Especialista em incêndio, o perito Carlos Alberto Trindade mostrou que a primeira presença da fumaça identificada pelas imagens foi na escada de madeira do primeiro piso, às 19h13, indicando que o fogo se propagou deste local. A câmera da sala do Maxakalisaurus topai, a sala do dinossauro no segundo piso, mostra indício de fumaça às 19h14 e logo depois há o registro de um clarão externo, ou seja, chamas do lado de fora da sala. Uma câmera da prefeitura mostra a presença da fumaça sobre o prédio às 19h14m40s e fotos do incêndio mostram o clarão das chamas apenas no primeiro piso.

“O hall de entrada do museu, com o meteorito Bendegó, teve uma degradação muito grande na parte de cima, mas há uma estrutura de madeira na frente, que não pegou fogo.
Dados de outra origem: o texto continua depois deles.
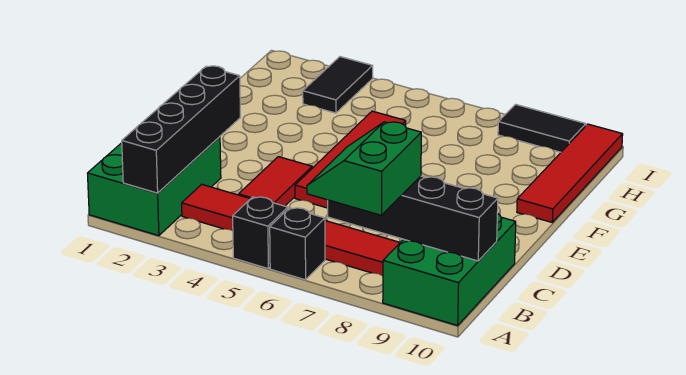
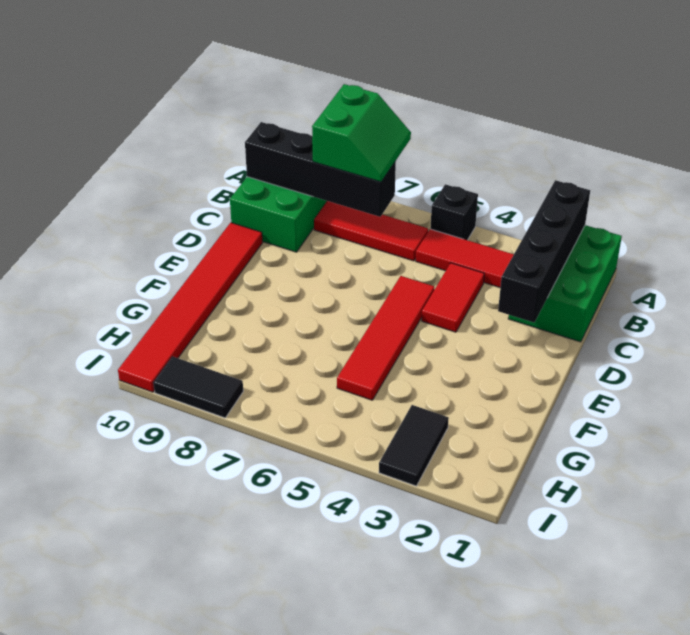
black brick A6 level 1 -> none
red tile F10:I10 level 1 -> red tile D10:I10 level 1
Isso indica que aqui não teve incêndio, a degradação é fruto da fumaça, que conduz calor”, disse Trindade.

O perito explicou que vários indícios levaram à conclusão de que o incêndio teve início no auditório no primeiro piso, como a porta de vidro temperado deste local ter espalhado estilhaços para a antessala, bem como as fechaduras terem sido encontradas um pouco afastadas para fora e os vestígios da caixa de vidro laminado, que guardava a cabeça do tiranossauro rex, na antessala, estarem por cima dos estilhaços da porta, indicando a ordem cronológica dos acontecimentos.

Testes

O trabalho da perícia incluiu escavação arqueológica, com o espelhamento dos elementos encontrados para recompor os ambientes. Foram feitos vários testes para verificar o que propagava chamas no local, como as 120 cadeiras presentes no auditório, e outros que pegavam fogo mas não muito rápido, como o piso do palco e o isolamento da tubulação do ar condicionado.

Análises químicas e de queima no piso de mármore indicaram que não houve uso de material inflamável para iniciar o incêndio, como álcool ou gasolina. O local onde se iniciou o incêndio foi identificado com base no deslocamento dos objetos.

“A queima nesse local foi muito completa, então fica muito difícil identificar o caminho do fogo. Mas a gente determinou a posição do Maxakalisaurus topai no segundo piso e encontrou um deslocamento relativo de dois metros para onde foi encontrado no primeiro piso. Em um incêndio, quando a estrutura vem a colapsar, ela fragiliza na região onde foi o incêndio, fazendo o deslocamento na direção do foco do fogo”, disse o perito.